AWS has ECS (EC2 Container Service) for managing jobs running on clusters. ECS has a state management system that runs Paxos to ensure a consistent and highly available view of the cluster state. (similar to the Borgmaster process). Instead of one scheduler, ECS employs distributed schedulers each interacting with the state management system. Each scheduler is responsible for a separate set of workers in order to avoid too many conflicts in scheduling decisions.

Microsoft has the Autopilot system for automating software provisioning, deployment, and system monitoring. Microsoft also uses the Apollo system   for scheduling which tops-off workers opportunistically with short-lived batch jobs to achieve high throughput, with the cost of causing (occasionally) multi-day queueing delays for lower-priority work.

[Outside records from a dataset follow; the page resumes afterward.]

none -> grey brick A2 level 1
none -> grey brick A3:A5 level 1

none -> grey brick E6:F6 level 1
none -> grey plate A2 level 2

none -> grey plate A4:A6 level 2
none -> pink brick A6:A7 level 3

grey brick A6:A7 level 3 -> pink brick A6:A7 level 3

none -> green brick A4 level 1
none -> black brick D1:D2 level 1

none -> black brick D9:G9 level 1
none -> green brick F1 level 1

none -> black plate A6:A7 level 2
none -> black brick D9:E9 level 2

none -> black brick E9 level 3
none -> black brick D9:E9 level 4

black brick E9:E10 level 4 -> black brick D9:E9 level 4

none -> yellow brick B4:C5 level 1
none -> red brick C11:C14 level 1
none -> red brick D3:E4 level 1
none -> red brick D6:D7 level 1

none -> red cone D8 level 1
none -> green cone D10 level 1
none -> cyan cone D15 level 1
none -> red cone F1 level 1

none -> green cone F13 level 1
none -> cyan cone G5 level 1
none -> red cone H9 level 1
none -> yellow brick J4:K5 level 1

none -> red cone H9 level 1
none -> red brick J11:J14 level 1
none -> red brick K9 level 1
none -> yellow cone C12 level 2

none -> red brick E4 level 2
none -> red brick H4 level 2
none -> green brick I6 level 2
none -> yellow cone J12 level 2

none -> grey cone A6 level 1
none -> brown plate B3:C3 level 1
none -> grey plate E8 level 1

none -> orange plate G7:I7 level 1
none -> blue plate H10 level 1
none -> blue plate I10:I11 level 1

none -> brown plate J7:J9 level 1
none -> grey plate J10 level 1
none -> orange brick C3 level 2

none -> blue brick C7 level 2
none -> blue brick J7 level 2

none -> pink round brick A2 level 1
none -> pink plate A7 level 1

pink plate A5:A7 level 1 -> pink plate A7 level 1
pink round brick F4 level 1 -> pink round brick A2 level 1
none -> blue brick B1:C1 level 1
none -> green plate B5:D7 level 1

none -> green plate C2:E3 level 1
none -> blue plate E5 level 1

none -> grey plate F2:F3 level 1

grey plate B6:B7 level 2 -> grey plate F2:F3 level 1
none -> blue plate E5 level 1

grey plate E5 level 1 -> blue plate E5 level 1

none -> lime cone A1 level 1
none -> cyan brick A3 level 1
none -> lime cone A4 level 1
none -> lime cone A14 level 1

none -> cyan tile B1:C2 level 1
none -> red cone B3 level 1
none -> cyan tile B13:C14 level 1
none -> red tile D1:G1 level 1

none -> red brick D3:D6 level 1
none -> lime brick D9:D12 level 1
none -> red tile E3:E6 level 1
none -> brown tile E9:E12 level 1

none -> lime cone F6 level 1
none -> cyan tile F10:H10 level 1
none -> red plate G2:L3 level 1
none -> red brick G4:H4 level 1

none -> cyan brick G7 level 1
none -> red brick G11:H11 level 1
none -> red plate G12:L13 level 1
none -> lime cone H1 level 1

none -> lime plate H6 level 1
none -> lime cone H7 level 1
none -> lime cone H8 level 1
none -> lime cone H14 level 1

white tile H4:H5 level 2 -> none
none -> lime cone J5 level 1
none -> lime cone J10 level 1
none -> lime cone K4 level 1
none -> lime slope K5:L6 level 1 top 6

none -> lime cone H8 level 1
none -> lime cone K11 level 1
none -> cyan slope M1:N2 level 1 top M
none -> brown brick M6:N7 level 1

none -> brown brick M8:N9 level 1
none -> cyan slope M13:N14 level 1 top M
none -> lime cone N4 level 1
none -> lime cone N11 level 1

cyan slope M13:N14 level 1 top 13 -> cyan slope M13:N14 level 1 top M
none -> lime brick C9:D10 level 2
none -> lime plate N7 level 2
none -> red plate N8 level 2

Kubernetes is under active development by many of the same engineers who built Borg. Kubernetes builds/improves on Borg. In Borg, a major headache was caused due to using one IP address per machine. That meant Borg had to schedule ports as a resource coordinate with tasks to resolve port conflicts in the same machine. Thanks to the advent of Linux namespaces, VMs, IPv6, and software-defined networking, Kubernetes can take a more user-friendly approach that eliminates these complications: every pod and service gets its own IP address. Kubernetes is opensource.


Borg is all about scheduling computation but does not get into any data scheduling, transfer scheduling issues. Data (and data transfer) should also be treated as first class citizen in scheduling decisions, as with big data comes big costs and big delays. Wouldn't it be nice to have a data-scheduler/manager system collaborating with Borg help run a more efficient data center?